L’ambiance morbide et passablement irréelle de cette nouvelle, son côté organique et cru n’empêchant certainement pas l’expression poétique, ont pu me rappeler, à tort ou à raison, des écrits japonais plus récents – notamment La Jeune Fille suppliciée sur une étagère de Yoshimura Akira, peut-être aussi L’Annulaire d’Ogawa Yōko (voire Le Musée du silence, de la même ?)… La mise en avant de l’absurde, et sans doute aussi de l’humiliation donc, change toutefois pas mal la donne (encore que, côté Ogawa Yōko, il y aurait peut-être quelque chose du genre dans La Piscine, ce genre de textes ?). « Le Faste des morts » est à n’en pas douter une bonne nouvelle, elle brille, outre son cadre morbide et dérangeant, dans la cruauté des relations qu’elle dépeint – dans cette incompréhension permanente alourdie par une multiplicité de préjugés (sexuels, de classe, etc.).

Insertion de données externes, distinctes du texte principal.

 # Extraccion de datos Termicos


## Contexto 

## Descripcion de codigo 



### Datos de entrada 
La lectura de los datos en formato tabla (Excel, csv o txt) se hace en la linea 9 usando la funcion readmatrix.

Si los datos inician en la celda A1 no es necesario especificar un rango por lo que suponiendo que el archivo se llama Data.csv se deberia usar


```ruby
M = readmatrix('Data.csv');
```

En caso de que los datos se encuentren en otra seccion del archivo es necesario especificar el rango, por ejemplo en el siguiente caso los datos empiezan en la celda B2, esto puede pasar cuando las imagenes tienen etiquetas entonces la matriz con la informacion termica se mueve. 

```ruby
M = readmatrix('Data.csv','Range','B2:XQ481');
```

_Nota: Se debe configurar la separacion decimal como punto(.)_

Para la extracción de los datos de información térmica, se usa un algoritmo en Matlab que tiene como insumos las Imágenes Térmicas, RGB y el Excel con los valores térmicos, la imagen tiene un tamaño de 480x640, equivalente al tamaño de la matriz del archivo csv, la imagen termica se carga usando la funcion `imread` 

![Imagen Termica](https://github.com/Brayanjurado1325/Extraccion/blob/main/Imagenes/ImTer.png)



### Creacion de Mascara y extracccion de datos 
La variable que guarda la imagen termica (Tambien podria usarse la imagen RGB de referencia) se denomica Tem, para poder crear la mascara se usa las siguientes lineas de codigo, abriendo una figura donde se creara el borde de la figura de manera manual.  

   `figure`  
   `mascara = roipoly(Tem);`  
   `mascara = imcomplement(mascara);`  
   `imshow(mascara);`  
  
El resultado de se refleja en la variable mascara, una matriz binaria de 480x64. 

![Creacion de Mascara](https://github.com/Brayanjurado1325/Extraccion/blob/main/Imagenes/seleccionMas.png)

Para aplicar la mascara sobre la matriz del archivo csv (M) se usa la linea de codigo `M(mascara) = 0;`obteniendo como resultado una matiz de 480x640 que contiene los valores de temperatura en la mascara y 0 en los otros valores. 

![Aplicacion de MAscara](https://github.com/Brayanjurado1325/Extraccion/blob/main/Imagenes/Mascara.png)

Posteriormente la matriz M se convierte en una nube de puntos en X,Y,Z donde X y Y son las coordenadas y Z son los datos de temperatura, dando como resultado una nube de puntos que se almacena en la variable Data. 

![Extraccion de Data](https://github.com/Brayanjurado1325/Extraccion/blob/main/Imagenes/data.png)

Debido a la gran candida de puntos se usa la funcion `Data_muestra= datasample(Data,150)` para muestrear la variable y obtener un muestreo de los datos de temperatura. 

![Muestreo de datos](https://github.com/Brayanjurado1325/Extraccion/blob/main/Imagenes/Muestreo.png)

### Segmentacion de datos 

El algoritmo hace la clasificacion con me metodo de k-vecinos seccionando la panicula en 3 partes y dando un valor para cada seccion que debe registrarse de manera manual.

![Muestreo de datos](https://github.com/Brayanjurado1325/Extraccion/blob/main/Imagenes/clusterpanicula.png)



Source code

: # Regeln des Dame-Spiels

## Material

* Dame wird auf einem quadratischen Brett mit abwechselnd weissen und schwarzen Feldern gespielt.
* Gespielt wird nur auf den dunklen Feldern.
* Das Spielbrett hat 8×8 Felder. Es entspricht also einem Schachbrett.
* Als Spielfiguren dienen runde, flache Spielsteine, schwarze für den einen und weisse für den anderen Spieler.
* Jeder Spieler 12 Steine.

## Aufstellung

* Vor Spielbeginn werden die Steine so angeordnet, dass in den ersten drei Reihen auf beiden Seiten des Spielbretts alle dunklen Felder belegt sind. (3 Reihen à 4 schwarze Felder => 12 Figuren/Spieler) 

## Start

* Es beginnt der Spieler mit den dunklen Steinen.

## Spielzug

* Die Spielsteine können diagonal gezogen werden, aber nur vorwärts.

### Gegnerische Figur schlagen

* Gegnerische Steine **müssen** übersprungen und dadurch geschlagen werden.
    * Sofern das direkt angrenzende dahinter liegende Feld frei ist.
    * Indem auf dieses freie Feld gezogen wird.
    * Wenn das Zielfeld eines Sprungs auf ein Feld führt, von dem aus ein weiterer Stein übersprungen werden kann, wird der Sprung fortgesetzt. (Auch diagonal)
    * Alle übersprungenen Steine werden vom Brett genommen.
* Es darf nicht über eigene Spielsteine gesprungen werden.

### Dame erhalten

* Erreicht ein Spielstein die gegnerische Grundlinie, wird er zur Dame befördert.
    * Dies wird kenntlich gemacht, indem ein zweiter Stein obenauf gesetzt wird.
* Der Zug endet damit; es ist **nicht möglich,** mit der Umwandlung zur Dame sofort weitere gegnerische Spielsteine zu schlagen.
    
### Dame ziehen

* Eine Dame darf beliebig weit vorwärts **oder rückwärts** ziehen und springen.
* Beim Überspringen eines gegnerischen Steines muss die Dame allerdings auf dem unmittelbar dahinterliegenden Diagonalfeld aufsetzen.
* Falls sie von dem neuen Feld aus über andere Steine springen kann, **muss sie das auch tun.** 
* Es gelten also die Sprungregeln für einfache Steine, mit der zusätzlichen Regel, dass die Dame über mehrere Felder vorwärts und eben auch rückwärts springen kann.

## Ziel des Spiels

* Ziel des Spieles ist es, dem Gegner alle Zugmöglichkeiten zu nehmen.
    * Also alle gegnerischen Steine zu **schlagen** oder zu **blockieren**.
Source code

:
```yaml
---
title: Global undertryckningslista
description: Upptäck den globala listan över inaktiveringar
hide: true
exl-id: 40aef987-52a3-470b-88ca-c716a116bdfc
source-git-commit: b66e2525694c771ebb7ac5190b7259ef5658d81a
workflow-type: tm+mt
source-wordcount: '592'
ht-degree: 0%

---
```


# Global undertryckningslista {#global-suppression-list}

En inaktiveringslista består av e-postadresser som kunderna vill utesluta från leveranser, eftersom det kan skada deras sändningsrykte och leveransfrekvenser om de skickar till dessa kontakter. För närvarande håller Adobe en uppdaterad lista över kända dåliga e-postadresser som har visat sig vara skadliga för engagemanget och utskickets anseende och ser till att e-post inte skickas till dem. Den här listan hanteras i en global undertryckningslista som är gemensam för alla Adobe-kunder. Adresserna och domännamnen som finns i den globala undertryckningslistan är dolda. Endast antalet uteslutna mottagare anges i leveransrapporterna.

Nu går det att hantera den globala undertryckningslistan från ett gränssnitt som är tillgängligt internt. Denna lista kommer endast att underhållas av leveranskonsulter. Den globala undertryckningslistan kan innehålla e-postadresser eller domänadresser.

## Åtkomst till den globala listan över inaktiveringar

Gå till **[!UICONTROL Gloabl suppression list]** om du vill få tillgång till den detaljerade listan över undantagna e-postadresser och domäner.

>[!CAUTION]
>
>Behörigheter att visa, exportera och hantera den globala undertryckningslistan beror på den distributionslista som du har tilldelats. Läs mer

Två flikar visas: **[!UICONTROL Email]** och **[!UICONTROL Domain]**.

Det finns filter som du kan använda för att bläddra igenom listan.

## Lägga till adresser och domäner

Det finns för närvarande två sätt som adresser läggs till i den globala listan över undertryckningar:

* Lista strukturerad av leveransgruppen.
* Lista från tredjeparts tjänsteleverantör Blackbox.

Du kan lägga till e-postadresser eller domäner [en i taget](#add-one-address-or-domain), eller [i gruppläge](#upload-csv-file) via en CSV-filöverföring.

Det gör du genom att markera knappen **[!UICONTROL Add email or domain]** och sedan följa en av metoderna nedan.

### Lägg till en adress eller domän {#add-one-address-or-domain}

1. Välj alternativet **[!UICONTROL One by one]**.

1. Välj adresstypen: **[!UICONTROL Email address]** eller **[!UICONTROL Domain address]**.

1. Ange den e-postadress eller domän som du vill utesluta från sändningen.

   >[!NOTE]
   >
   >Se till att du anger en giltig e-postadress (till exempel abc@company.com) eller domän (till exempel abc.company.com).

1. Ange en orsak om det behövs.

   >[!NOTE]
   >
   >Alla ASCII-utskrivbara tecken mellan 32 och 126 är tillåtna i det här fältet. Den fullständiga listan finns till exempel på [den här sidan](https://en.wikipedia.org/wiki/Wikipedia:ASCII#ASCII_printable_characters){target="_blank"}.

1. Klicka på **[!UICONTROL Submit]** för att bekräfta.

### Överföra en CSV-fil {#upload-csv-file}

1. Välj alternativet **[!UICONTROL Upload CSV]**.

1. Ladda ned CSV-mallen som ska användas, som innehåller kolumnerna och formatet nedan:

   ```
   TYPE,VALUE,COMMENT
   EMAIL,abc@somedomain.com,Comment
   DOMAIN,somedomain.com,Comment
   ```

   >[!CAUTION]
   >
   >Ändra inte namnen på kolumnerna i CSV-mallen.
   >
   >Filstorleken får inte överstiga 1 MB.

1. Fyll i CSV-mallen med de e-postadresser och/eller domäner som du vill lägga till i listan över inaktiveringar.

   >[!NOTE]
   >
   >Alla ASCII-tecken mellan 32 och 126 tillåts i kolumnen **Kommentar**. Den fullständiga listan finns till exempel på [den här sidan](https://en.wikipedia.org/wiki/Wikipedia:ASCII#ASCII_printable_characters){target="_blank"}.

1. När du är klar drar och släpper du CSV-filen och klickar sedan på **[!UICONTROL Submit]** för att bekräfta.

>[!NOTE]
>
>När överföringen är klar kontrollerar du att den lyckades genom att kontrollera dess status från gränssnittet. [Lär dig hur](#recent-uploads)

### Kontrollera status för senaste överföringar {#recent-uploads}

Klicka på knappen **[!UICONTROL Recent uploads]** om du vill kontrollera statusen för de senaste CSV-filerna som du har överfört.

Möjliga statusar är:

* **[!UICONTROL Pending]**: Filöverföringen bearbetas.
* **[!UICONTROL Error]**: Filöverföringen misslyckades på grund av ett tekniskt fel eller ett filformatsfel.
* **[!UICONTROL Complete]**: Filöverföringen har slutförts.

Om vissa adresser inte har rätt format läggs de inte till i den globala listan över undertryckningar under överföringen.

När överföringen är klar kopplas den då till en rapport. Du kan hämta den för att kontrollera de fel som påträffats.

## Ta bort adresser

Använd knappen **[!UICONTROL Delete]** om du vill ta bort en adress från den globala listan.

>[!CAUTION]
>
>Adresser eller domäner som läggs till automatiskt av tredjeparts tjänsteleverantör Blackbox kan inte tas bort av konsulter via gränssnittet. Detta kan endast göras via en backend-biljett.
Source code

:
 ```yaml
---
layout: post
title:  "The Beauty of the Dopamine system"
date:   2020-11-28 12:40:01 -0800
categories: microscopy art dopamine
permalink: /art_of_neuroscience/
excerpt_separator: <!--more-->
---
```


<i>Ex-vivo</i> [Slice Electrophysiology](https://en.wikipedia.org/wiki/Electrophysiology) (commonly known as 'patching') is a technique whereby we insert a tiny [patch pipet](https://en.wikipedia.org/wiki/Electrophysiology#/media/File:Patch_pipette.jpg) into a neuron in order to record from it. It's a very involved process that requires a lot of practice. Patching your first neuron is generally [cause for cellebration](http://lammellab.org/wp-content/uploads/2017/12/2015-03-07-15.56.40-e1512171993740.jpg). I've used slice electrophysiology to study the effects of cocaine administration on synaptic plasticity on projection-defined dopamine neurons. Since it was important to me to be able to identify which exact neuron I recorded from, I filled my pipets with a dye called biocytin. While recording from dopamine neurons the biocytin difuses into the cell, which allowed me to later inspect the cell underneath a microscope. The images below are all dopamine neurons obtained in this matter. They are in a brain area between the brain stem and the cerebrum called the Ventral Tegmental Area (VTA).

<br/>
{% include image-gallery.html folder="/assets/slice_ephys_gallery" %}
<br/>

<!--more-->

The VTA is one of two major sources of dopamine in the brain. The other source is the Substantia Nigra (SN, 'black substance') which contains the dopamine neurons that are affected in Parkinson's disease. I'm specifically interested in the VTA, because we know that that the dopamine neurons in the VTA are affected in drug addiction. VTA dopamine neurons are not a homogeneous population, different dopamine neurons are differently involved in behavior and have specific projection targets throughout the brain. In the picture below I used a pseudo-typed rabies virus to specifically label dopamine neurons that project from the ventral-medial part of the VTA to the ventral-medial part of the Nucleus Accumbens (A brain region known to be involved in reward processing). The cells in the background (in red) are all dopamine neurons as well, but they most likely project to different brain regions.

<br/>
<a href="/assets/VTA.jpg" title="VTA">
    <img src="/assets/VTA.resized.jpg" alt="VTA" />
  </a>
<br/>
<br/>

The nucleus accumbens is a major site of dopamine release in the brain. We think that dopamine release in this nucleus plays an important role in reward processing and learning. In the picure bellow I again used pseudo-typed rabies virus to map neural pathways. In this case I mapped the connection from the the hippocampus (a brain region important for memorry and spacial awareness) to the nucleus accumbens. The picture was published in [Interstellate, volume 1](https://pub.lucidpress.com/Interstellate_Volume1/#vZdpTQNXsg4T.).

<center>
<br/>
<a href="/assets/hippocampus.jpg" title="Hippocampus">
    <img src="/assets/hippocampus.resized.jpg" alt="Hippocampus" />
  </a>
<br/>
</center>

Mais je dois confesser que, bizarrement, elle ne m’a pourtant pas parlé plus que ça – d’autant que je l’ai trouvée formellement un peu terne, peut-être… Certainement pas mauvaise ! Mais si l’ensemble du recueil avait été de cet acabit, il ne m’aurait pas emballé outre-mesure…

 

Or les deux nouvelles suivantes m’ont paru bien meilleures – et d’une plume autrement plus virtuose, mais peut-être simplement car plus démonstrative, toujours avec à-propos cependant. Sans doute sont-elles plus cruelles encore… et peut-être d’autant plus que leurs protagonistes sont de plus jeunes encore adolescents, avec tout ce que cet âge ingrat implique.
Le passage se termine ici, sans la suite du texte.